Data provided >>

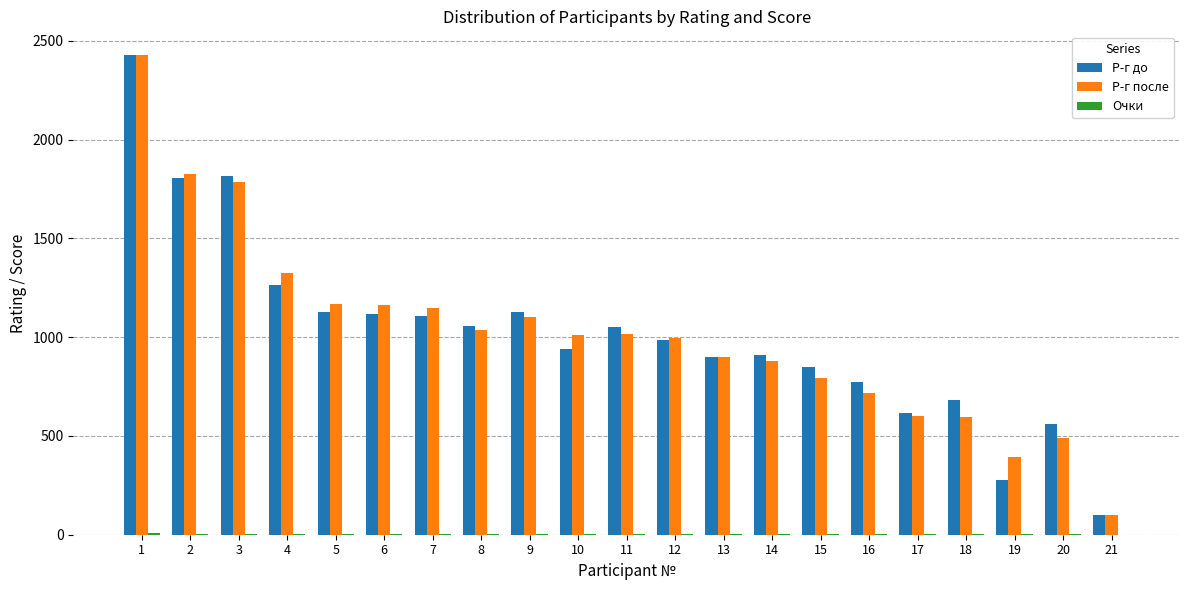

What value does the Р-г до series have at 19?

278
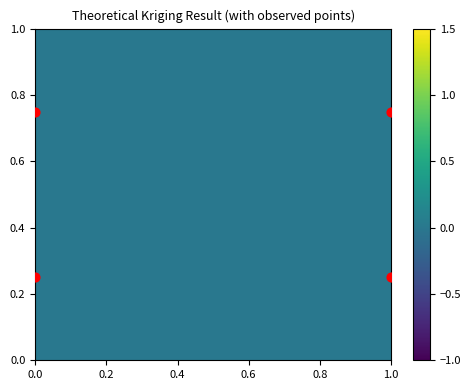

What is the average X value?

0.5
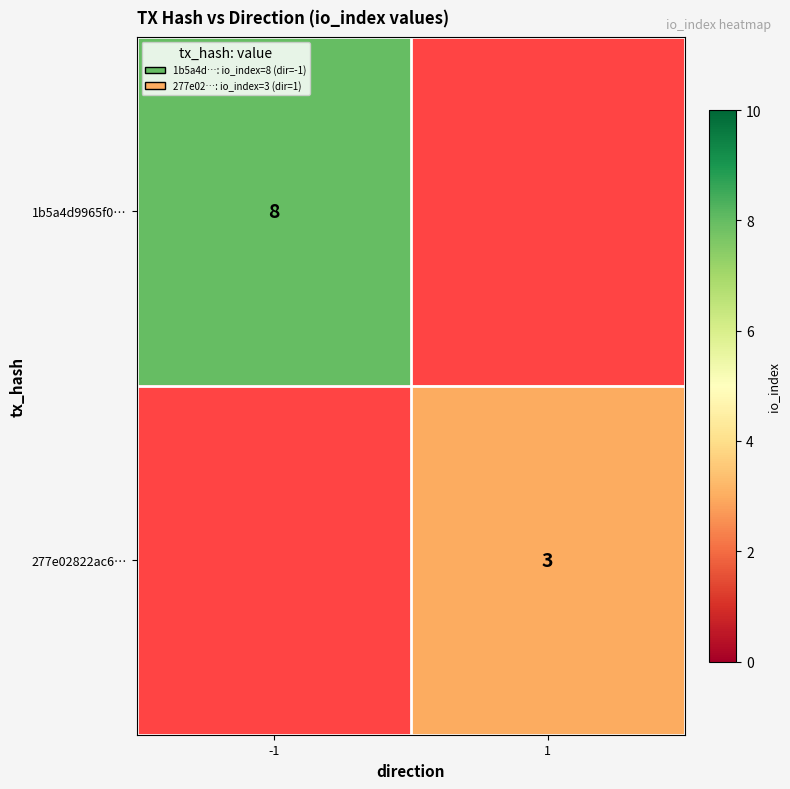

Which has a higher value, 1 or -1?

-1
* * *
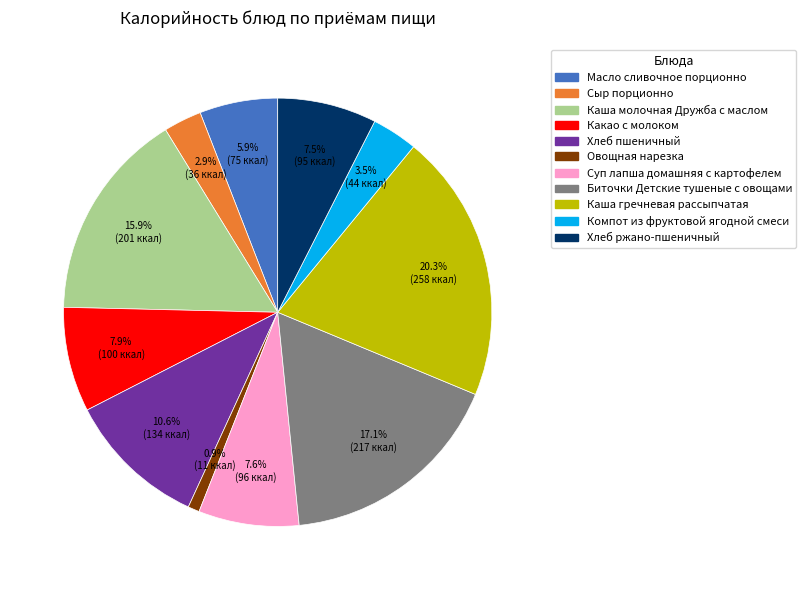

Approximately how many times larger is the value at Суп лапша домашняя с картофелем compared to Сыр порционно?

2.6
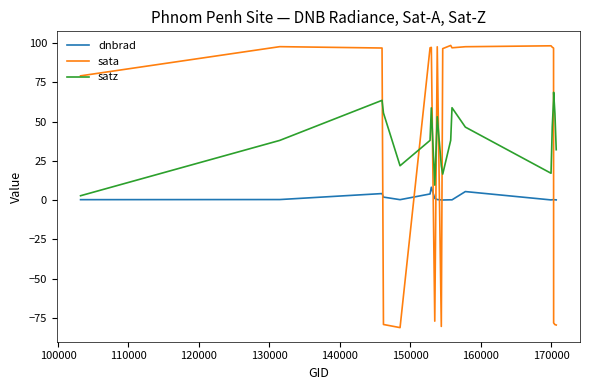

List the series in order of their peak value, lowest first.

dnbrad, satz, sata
--
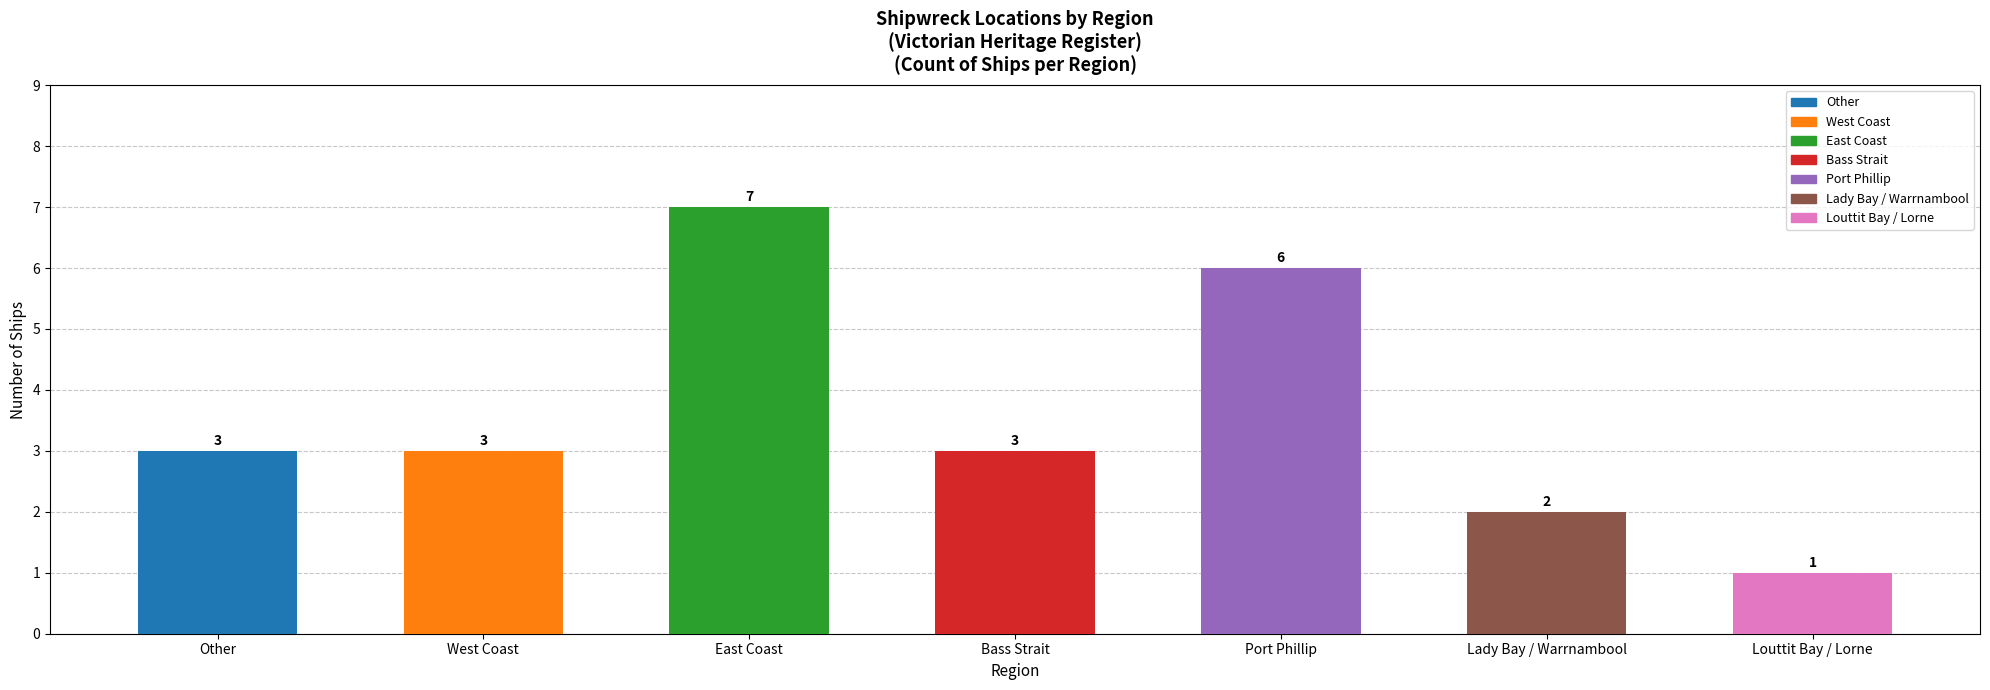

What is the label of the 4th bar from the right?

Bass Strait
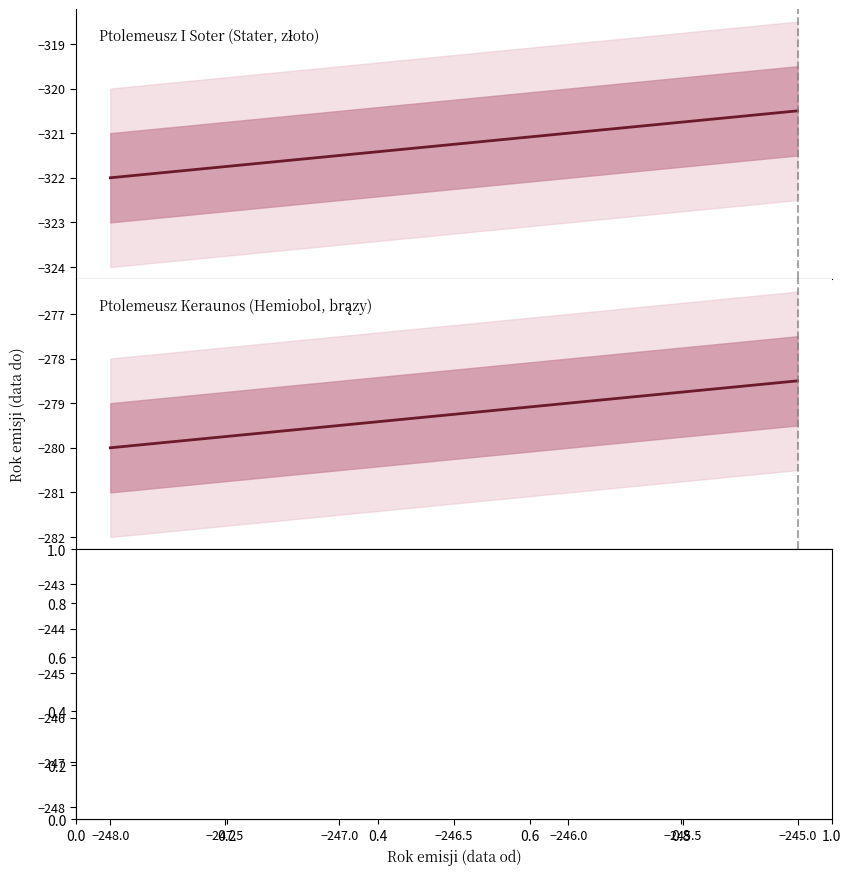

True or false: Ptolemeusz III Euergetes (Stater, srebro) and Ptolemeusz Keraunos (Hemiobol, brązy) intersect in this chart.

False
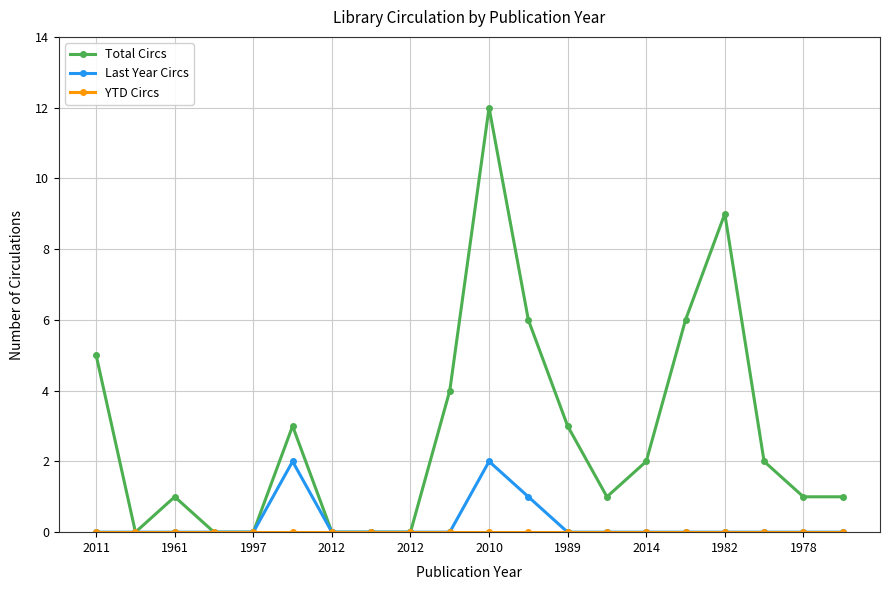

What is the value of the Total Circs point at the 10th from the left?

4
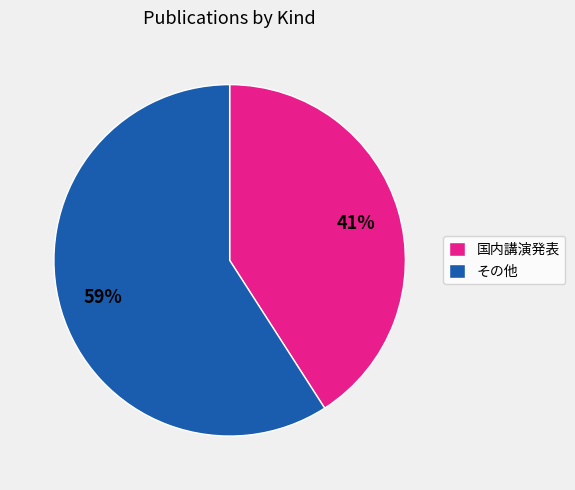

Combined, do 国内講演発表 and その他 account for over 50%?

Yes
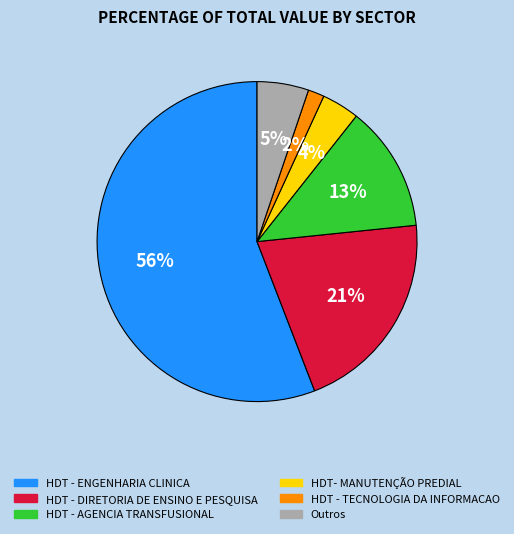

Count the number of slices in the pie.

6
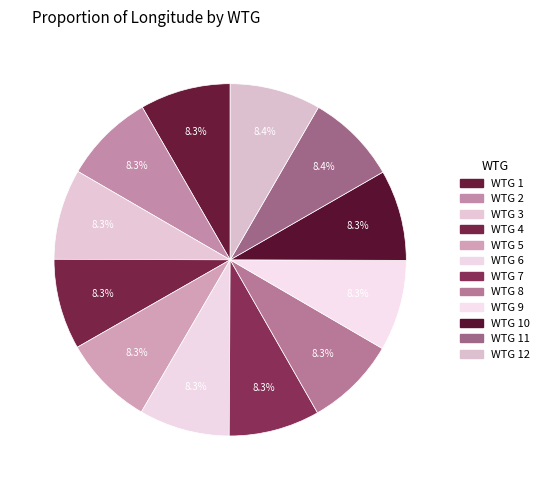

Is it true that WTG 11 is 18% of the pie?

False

What is required >>
Rewrite the lines from the one containing "What value does the Р-г до series have at 19?" through the one containing "Which has a higher value, 1 or -1?", both included, with every instance of "value" replaced by "amount" and all else unchanged. Omit the pictures from the result.

Task output >>
What amount does the Р-г до series have at 19?

278

What is the average X amount?

0.5

Which has a higher amount, 1 or -1?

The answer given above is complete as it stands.